Divisi Infanteri Ringan ke-33 Militer Myanmar Dituding Bertanggung Jawab atas Kekerasan Mematikan pada Akhir Pekan
Militer Myanmar dikerahkan untuk menghadapi pengunjuk rasa anti kudeta militer. (Twitter/@YGNGoldenLand)

Bagikan:

JAKARTA - Pelapor Khusus PBB untuk Myanmar Tom Andrews menyebut, Divisi Infanteri Ringan ke-33 yang dikerahkan rezim militer Myanmar menghadapi massa anti-kudeta 1 Februari, bertanggung jawab dalam beberapa aksi kekerasan dan mematikan di kawasan Mandalay, Myanmar. 

Setidaknya dua orang, termasuk seorang remaja laki-laki, ditembak mati ketika pasukan keamanan menembak langsung dan peluru karet ke kerumunan rezim anti-militer di dekat galangan kapal pemerintah pada hari Minggu di kota terbesar kedua Myanmar. Sementara ratusan lainnya luka-luka.

Media dan warga menyaksikan hampir 100 personel keamanan yang terdiri dari tentara dan polisi anti huru hara di lebih dari selusin truk tentara yang dikerahkan pada hari Minggu.

Setelah serangan fatal, Pelapor Khusus PBB untuk situasi Hak Asasi Manusia Myanmar Tom Andrews menulis di Twitter, bahwa tentara yang dilaporkan terlibat dalam tindakan represif di Mandalay berasal dari Divisi Infanteri Ringan ke-33 — divisi yang sama yang bertanggung jawab atas kejahatan kekejaman massal terhadap Rohingya di tahun 2017.

Gambar yang diambil oleh media lokal menunjukkan pasukan di tempat kejadian mengenakan kamuflase dengan lencana lengan bertuliskan '33'.

Setelah penembakan di Mandalay, Andrews mengutuk 'eskalasi berbahaya oleh junta dalam apa yang tampak seperti perang melawan rakyat Myanmar'.
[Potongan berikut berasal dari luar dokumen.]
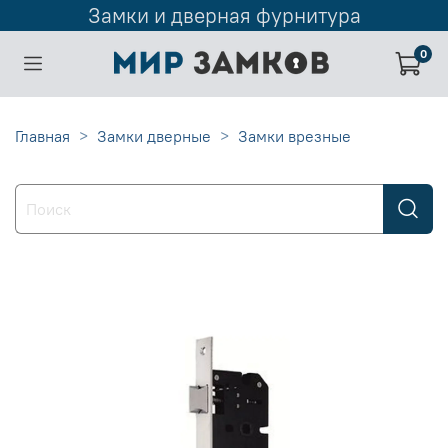
Замки и дверная фурнитура
0
Главная
Замки дверные
Замки врезные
“Dari meriam air hingga peluru karet, hingga gas air mata dan sekarang pasukan yang mengeras menembaki pengunjuk rasa damai. Kegilaan ini harus diakhiri, sekarang!” kata Andrews melansir The Irrawaddy.

militer myanmar
Militer Myanmar. (Twitter/@MyatWutYeeAung1)

Penembakan mematikan pada Hari Sabtu menyebabkan kematian kedua dan ketiga terkait protes di Myanmar sejak orang-orang di seluruh negeri turun ke jalan pada 6 Februari untuk menentang rezim militer. 

Sementara itu, Reuters dalam laporan khusus beberapa waktu lalu menyebut divisi infanteri termasuk di antara dua unit yang mengambil peran utama dalam konflik 2017, dimana militer Myanmar melakukan operasi di Myanmar barat, menyebabkan 700 ribu warga Rohingya melarikan diri dari Myanmar. Operasi diketahui diikuti oleh Divisi Infanteri Ringan ke-33 dan ke-99.

Laporan itu mengatakan Divisi Infanteri Ringan ke-33 memimpin operasi militer di desa Inn Din, di mana Reuters mengungkap pembantaian 10 pria dan anak laki-laki Rohingya oleh tentara yang dibantu sejumlah pihak.

Menanggapi kudeta dan kekerasan terhadap warga sipil di Myanmar, Human Rights Watch (HRW) mendesak agar negara-negara segera menjatuhkan sanksi ekonomi yang ditargetkan, seperti larangan perjalanan global, dan pembekuan aset kepada semua anggota kabinet dan Dewan Administrasi Negara (SAC) hingga konglomerat bisnis militer Myanmar Economic Holding Corporation (MEHL) dan Myanmar Economic Corporation (MEC). Selain itu, mereka mendesak sanksi pada anak perusahaan entitas dan semua direktur serta perwira konglomerat militer.

HRW juga meminta Dewan Keamanan PBB untuk memberlakukan embargo senjata global. Selain itu, HRW juga mendesak bahwa negara-negara harus meminta Rusia dan China untuk memotong penjualan dan bantuan mereka ke Myanmar, serta Ukraina, Turki, dan Israel.

"Tindakan tersebut harus memblokir pasokan langsung dan tidak langsung, penjualan, atau transfer semua senjata, amunisi, dan peralatan terkait militer lainnya, termasuk barang-barang penggunaan ganda seperti kendaraan, peralatan komunikasi, dan pengawasan, serta penyediaan pelatihan, intelijen, dan bantuan militer lainnya," Sebut HRW.